━━━━━ Materials provided ━━━━━
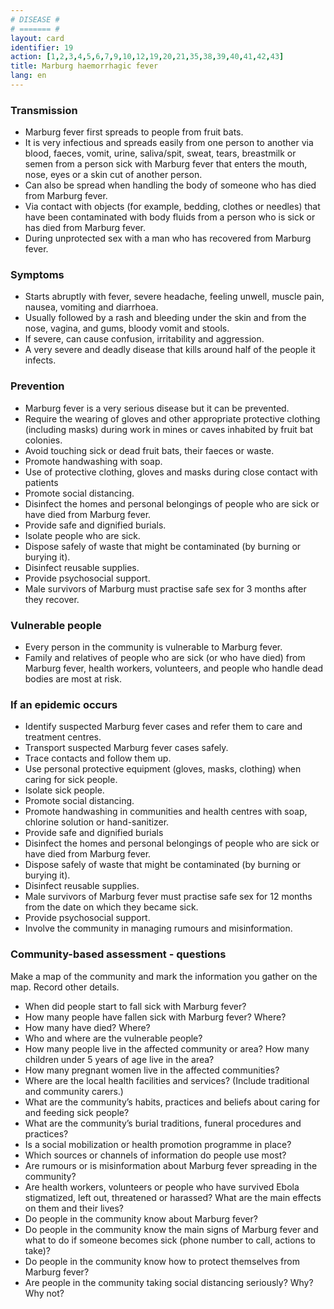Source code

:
 ```yaml
---
# DISEASE #
# ======= #
layout: card
identifier: 19
action: [1,2,3,4,5,6,7,9,10,12,19,20,21,35,38,39,40,41,42,43]
title: Marburg haemorrhagic fever
lang: en
---
```


### Transmission

- Marburg fever first spreads to people from fruit bats.
- It is very infectious and spreads easily from one person to another via blood, faeces, vomit, urine, saliva/spit, sweat, tears, breastmilk or semen from a person sick with Marburg fever that enters the mouth, nose, eyes or a skin cut of another person.
- Can also be spread when handling the body of someone who has died from Marburg fever.
- Via contact with objects (for example, bedding, clothes or needles) that have been contaminated with body fluids from a person who is sick or has died from Marburg fever.
- During unprotected sex with a man who has recovered from Marburg fever.

### Symptoms

- Starts abruptly with fever, severe headache, feeling unwell, muscle pain, nausea, vomiting and diarrhoea.
- Usually followed by a rash and bleeding under the skin and from the nose, vagina, and gums, bloody vomit and stools.
- If severe, can cause confusion, irritability and aggression.
- A very severe and deadly disease that kills around half of the people it infects.

### Prevention

- Marburg fever is a very serious disease but it can be prevented.
- Require the wearing of gloves and other appropriate protective clothing (including masks) during work in mines or caves inhabited by fruit bat colonies.
- Avoid touching sick or dead fruit bats, their faeces or waste.
- Promote handwashing with soap.
- Use of protective clothing, gloves and masks during close contact with patients
- Promote social distancing.
- Disinfect the homes and personal belongings of people who are sick or have died from Marburg fever.
- Provide safe and dignified burials.
- Isolate people who are sick.
- Dispose safely of waste that might be contaminated (by burning or burying it).
- Disinfect reusable supplies.
- Provide psychosocial support.
- Male survivors of Marburg must practise safe sex for 3 months after they recover.

### Vulnerable people

- Every person in the community is vulnerable to Marburg fever.
- Family and relatives of people who are sick (or who have died) from Marburg fever, health workers, volunteers, and people who handle dead bodies are most at risk.

### If an epidemic occurs

- Identify suspected Marburg fever cases and refer them to care and treatment centres.
- Transport suspected Marburg fever cases safely.
- Trace contacts and follow them up.
- Use personal protective equipment (gloves, masks, clothing) when caring for sick people.
- Isolate sick people.
- Promote social distancing.
- Promote handwashing in communities and health centres with soap, chlorine solution or hand-sanitizer.
- Provide safe and dignified burials
- Disinfect the homes and personal belongings of people who are sick or have died from Marburg fever.
- Dispose safely of waste that might be contaminated (by burning or burying it).
- Disinfect reusable supplies.
- Male survivors of Marburg fever must practise safe sex for 12 months from the date on which they became sick.
- Provide psychosocial support.
- Involve the community in managing rumours and misinformation.

### Community-based assessment - questions

Make a map of the community and mark the information you gather on the map. Record other details.
- When did people start to fall sick with Marburg fever?
- How many people have fallen sick with Marburg fever? Where?
- How many have died? Where?
- Who and where are the vulnerable people?
- How many people live in the affected community or area? How many children under 5 years of age live in the area?
- How many pregnant women live in the affected communities?
- Where are the local health facilities and services? (Include traditional and community carers.)
- What are the community’s habits, practices and beliefs about caring for and feeding sick people?
- What are the community’s burial traditions, funeral procedures and practices?
- Is a social mobilization or health promotion programme in place?
- Which sources or channels of information do people use most?
- Are rumours or is misinformation about Marburg fever spreading in the community?
- Are health workers, volunteers or people who have survived Ebola stigmatized, left out, threatened or harassed? What are the main effects on them and their lives?
- Do people in the community know about Marburg fever?
- Do people in the community know the main signs of Marburg fever and what to do if someone becomes sick (phone number to call, actions to take)?
- Do people in the community know how to protect themselves from Marburg fever?
- Are people in the community taking social distancing seriously? Why? Why not?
━━━━━
Work to be completed: Wherever the string "protective" appears in a line of the records above, copy that line.

Result:
- Require the wearing of gloves and other appropriate protective clothing (including masks) during work in mines or caves inhabited by fruit bat colonies.
- Use of protective clothing, gloves and masks during close contact with patients
- Use personal protective equipment (gloves, masks, clothing) when caring for sick people.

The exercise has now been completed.